TASK DETAILS:
Each line in the listing is to be restated exactly.

DATA PROVIDED:
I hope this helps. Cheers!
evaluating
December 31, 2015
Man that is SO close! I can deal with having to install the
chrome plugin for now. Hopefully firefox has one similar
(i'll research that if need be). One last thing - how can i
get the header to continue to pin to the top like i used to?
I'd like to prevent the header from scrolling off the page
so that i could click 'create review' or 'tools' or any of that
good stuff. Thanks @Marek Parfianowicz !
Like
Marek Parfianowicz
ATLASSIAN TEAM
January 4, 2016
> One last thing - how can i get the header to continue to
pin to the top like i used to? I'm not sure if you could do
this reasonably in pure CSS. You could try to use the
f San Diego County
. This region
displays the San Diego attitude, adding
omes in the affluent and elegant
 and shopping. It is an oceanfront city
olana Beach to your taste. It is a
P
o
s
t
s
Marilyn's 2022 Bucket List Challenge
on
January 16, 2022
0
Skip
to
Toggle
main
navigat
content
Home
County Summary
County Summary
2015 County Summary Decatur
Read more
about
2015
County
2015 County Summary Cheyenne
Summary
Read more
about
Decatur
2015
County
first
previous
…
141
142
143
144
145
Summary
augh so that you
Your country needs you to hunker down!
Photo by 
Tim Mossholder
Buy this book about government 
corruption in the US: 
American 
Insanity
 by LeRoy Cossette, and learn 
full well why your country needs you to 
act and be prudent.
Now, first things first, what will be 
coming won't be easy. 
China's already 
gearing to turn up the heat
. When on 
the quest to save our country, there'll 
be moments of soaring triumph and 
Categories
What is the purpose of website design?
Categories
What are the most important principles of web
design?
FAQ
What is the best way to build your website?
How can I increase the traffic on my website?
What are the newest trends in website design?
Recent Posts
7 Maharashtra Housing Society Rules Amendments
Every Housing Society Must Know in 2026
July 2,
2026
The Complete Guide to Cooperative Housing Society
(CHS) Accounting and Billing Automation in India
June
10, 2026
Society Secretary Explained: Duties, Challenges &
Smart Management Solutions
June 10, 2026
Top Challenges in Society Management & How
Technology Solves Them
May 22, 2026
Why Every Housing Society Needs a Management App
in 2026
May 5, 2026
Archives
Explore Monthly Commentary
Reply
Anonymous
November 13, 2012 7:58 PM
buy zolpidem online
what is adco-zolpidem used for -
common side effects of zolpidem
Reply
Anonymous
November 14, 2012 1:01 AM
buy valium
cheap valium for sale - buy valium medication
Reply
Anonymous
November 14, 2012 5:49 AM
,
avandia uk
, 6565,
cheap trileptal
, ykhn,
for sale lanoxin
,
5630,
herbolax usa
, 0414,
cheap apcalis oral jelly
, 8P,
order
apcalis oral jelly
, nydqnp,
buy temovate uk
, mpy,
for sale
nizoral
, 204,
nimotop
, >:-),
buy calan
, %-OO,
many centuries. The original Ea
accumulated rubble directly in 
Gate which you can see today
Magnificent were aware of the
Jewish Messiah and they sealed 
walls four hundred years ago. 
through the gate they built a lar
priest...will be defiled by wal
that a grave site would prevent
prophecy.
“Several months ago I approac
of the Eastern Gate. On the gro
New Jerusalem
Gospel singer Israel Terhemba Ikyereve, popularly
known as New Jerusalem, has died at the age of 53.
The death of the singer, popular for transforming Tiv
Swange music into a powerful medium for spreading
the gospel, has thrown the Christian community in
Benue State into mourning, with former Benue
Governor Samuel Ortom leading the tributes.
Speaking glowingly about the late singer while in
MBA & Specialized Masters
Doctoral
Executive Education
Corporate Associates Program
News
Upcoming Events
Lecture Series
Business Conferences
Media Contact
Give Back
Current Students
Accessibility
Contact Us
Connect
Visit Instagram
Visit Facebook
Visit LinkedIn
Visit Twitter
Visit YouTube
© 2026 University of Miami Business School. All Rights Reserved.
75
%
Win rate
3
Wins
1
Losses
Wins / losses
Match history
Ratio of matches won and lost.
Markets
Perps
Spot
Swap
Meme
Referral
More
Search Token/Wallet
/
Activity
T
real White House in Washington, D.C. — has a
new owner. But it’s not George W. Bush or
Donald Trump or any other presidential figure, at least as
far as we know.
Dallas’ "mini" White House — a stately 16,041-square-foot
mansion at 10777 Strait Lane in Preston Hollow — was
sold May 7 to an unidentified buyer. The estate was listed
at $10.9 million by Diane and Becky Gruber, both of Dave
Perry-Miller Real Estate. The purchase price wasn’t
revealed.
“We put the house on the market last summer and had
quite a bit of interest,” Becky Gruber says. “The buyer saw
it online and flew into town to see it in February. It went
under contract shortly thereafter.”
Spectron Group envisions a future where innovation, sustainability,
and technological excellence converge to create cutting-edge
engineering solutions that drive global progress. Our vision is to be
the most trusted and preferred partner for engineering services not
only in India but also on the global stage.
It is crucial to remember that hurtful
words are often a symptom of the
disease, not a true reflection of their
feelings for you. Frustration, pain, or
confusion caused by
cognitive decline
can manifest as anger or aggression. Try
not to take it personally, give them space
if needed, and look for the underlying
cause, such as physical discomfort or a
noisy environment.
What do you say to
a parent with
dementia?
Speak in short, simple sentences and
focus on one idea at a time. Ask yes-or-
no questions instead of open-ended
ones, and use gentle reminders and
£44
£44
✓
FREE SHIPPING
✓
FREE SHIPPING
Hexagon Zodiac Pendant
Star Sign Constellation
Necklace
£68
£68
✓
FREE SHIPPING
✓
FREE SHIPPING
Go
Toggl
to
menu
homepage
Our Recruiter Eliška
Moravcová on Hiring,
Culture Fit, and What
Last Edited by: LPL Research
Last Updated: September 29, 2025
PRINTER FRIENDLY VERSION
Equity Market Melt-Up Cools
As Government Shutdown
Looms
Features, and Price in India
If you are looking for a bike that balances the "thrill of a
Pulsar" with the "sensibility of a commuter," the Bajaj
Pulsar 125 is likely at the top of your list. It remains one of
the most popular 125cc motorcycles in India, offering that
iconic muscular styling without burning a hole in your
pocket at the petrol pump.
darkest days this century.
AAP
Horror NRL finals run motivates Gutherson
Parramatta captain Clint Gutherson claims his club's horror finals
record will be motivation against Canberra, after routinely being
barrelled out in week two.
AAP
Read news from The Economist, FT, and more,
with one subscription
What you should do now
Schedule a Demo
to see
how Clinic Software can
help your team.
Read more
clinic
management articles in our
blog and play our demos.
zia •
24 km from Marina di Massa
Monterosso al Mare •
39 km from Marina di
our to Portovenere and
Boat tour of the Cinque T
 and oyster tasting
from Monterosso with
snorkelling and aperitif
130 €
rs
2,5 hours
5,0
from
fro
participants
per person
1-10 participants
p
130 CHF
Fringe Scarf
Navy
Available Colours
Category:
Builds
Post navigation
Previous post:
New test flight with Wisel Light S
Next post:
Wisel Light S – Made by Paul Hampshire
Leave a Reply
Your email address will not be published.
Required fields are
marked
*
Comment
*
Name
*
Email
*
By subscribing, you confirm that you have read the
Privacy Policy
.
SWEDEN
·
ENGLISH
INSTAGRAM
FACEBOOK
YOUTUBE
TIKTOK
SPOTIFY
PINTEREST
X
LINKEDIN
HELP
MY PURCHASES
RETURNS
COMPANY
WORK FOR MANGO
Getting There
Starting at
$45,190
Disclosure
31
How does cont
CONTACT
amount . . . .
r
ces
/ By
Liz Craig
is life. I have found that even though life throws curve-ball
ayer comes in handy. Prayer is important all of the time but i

WRITTEN ANSWER:
I hope this helps. Cheers!
evaluating
December 31, 2015
Man that is SO close! I can deal with having to install the
chrome plugin for now. Hopefully firefox has one similar
(i'll research that if need be). One last thing - how can i
get the header to continue to pin to the top like i used to?
I'd like to prevent the header from scrolling off the page
so that i could click 'create review' or 'tools' or any of that
good stuff. Thanks @Marek Parfianowicz !
Like
Marek Parfianowicz
ATLASSIAN TEAM
January 4, 2016
> One last thing - how can i get the header to continue to
pin to the top like i used to? I'm not sure if you could do
this reasonably in pure CSS. You could try to use the
f San Diego County
. This region
displays the San Diego attitude, adding
omes in the affluent and elegant
 and shopping. It is an oceanfront city
olana Beach to your taste. It is a
P
o
s
t
s
Marilyn's 2022 Bucket List Challenge
on
January 16, 2022
0
Skip
to
Toggle
main
navigat
content
Home
County Summary
County Summary
2015 County Summary Decatur
Read more
about
2015
County
2015 County Summary Cheyenne
Summary
Read more
about
Decatur
2015
County
first
previous
…
141
142
143
144
145
Summary
augh so that you
Your country needs you to hunker down!
Photo by 
Tim Mossholder
Buy this book about government 
corruption in the US: 
American 
Insanity
 by LeRoy Cossette, and learn 
full well why your country needs you to 
act and be prudent.
Now, first things first, what will be 
coming won't be easy. 
China's already 
gearing to turn up the heat
. When on 
the quest to save our country, there'll 
be moments of soaring triumph and 
Categories
What is the purpose of website design?
Categories
What are the most important principles of web
design?
FAQ
What is the best way to build your website?
How can I increase the traffic on my website?
What are the newest trends in website design?
Recent Posts
7 Maharashtra Housing Society Rules Amendments
Every Housing Society Must Know in 2026
July 2,
2026
The Complete Guide to Cooperative Housing Society
(CHS) Accounting and Billing Automation in India
June
10, 2026
Society Secretary Explained: Duties, Challenges &
Smart Management Solutions
June 10, 2026
Top Challenges in Society Management & How
Technology Solves Them
May 22, 2026
Why Every Housing Society Needs a Management App
in 2026
May 5, 2026
Archives
Explore Monthly Commentary
Reply
Anonymous
November 13, 2012 7:58 PM
buy zolpidem online
what is adco-zolpidem used for -
common side effects of zolpidem
Reply
Anonymous
November 14, 2012 1:01 AM
buy valium
cheap valium for sale - buy valium medication
Reply
Anonymous
November 14, 2012 5:49 AM
,
avandia uk
, 6565,
cheap trileptal
, ykhn,
for sale lanoxin
,
5630,
herbolax usa
, 0414,
cheap apcalis oral jelly
, 8P,
order
apcalis oral jelly
, nydqnp,
buy temovate uk
, mpy,
for sale
nizoral
, 204,
nimotop
, >:-),
buy calan
, %-OO,
many centuries. The original Ea
accumulated rubble directly in 
Gate which you can see today
Magnificent were aware of the
Jewish Messiah and they sealed 
walls four hundred years ago. 
through the gate they built a lar
priest...will be defiled by wal
that a grave site would prevent
prophecy.
“Several months ago I approac
of the Eastern Gate. On the gro
New Jerusalem
Gospel singer Israel Terhemba Ikyereve, popularly
known as New Jerusalem, has died at the age of 53.
The death of the singer, popular for transforming Tiv
Swange music into a powerful medium for spreading
the gospel, has thrown the Christian community in
Benue State into mourning, with former Benue
Governor Samuel Ortom leading the tributes.
Speaking glowingly about the late singer while in
MBA & Specialized Masters
Doctoral
Executive Education
Corporate Associates Program
News
Upcoming Events
Lecture Series
Business Conferences
Media Contact
Give Back
Current Students
Accessibility
Contact Us
Connect
Visit Instagram
Visit Facebook
Visit LinkedIn
Visit Twitter
Visit YouTube
© 2026 University of Miami Business School. All Rights Reserved.
75
%
Win rate
3
Wins
1
Losses
Wins / losses
Match history
Ratio of matches won and lost.
Markets
Perps
Spot
Swap
Meme
Referral
More
Search Token/Wallet
/
Activity
T
real White House in Washington, D.C. — has a
new owner. But it’s not George W. Bush or
Donald Trump or any other presidential figure, at least as
far as we know.
Dallas’ "mini" White House — a stately 16,041-square-foot
mansion at 10777 Strait Lane in Preston Hollow — was
sold May 7 to an unidentified buyer. The estate was listed
at $10.9 million by Diane and Becky Gruber, both of Dave
Perry-Miller Real Estate. The purchase price wasn’t
revealed.
“We put the house on the market last summer and had
quite a bit of interest,” Becky Gruber says. “The buyer saw
it online and flew into town to see it in February. It went
under contract shortly thereafter.”
Spectron Group envisions a future where innovation, sustainability,
and technological excellence converge to create cutting-edge
engineering solutions that drive global progress. Our vision is to be
the most trusted and preferred partner for engineering services not
only in India but also on the global stage.
It is crucial to remember that hurtful
words are often a symptom of the
disease, not a true reflection of their
feelings for you. Frustration, pain, or
confusion caused by
cognitive decline
can manifest as anger or aggression. Try
not to take it personally, give them space
if needed, and look for the underlying
cause, such as physical discomfort or a
noisy environment.
What do you say to
a parent with
dementia?
Speak in short, simple sentences and
focus on one idea at a time. Ask yes-or-
no questions instead of open-ended
ones, and use gentle reminders and
£44
£44
✓
FREE SHIPPING
✓
FREE SHIPPING
Hexagon Zodiac Pendant
Star Sign Constellation
Necklace
£68
£68
✓
FREE SHIPPING
✓
FREE SHIPPING
Go
Toggl
to
menu
homepage
Our Recruiter Eliška
Moravcová on Hiring,
Culture Fit, and What
Last Edited by: LPL Research
Last Updated: September 29, 2025
PRINTER FRIENDLY VERSION
Equity Market Melt-Up Cools
As Government Shutdown
Looms
Features, and Price in India
If you are looking for a bike that balances the "thrill of a
Pulsar" with the "sensibility of a commuter," the Bajaj
Pulsar 125 is likely at the top of your list. It remains one of
the most popular 125cc motorcycles in India, offering that
iconic muscular styling without burning a hole in your
pocket at the petrol pump.
darkest days this century.
AAP
Horror NRL finals run motivates Gutherson
Parramatta captain Clint Gutherson claims his club's horror finals
record will be motivation against Canberra, after routinely being
barrelled out in week two.
AAP
Read news from The Economist, FT, and more,
with one subscription
What you should do now
Schedule a Demo
to see
how Clinic Software can
help your team.
Read more
clinic
management articles in our
blog and play our demos.
zia •
24 km from Marina di Massa
Monterosso al Mare •
39 km from Marina di
our to Portovenere and
Boat tour of the Cinque T
 and oyster tasting
from Monterosso with
snorkelling and aperitif
130 €
rs
2,5 hours
5,0
from
fro
participants
per person
1-10 participants
p
130 CHF
Fringe Scarf
Navy
Available Colours
Category:
Builds
Post navigation
Previous post:
New test flight with Wisel Light S
Next post:
Wisel Light S – Made by Paul Hampshire
Leave a Reply
Your email address will not be published.
Required fields are
marked
*
Comment
*
Name
*
Email
*
By subscribing, you confirm that you have read the
Privacy Policy
.
SWEDEN
·
ENGLISH
INSTAGRAM
FACEBOOK
YOUTUBE
TIKTOK
SPOTIFY
PINTEREST
X
LINKEDIN
HELP
MY PURCHASES
RETURNS
COMPANY
WORK FOR MANGO
Getting There
Starting at
$45,190
Disclosure
31
How does cont
CONTACT
amount . . . .
r
ces
/ By
Liz Craig
is life. I have found that even though life throws curve-ball
ayer comes in handy. Prayer is important all of the time but i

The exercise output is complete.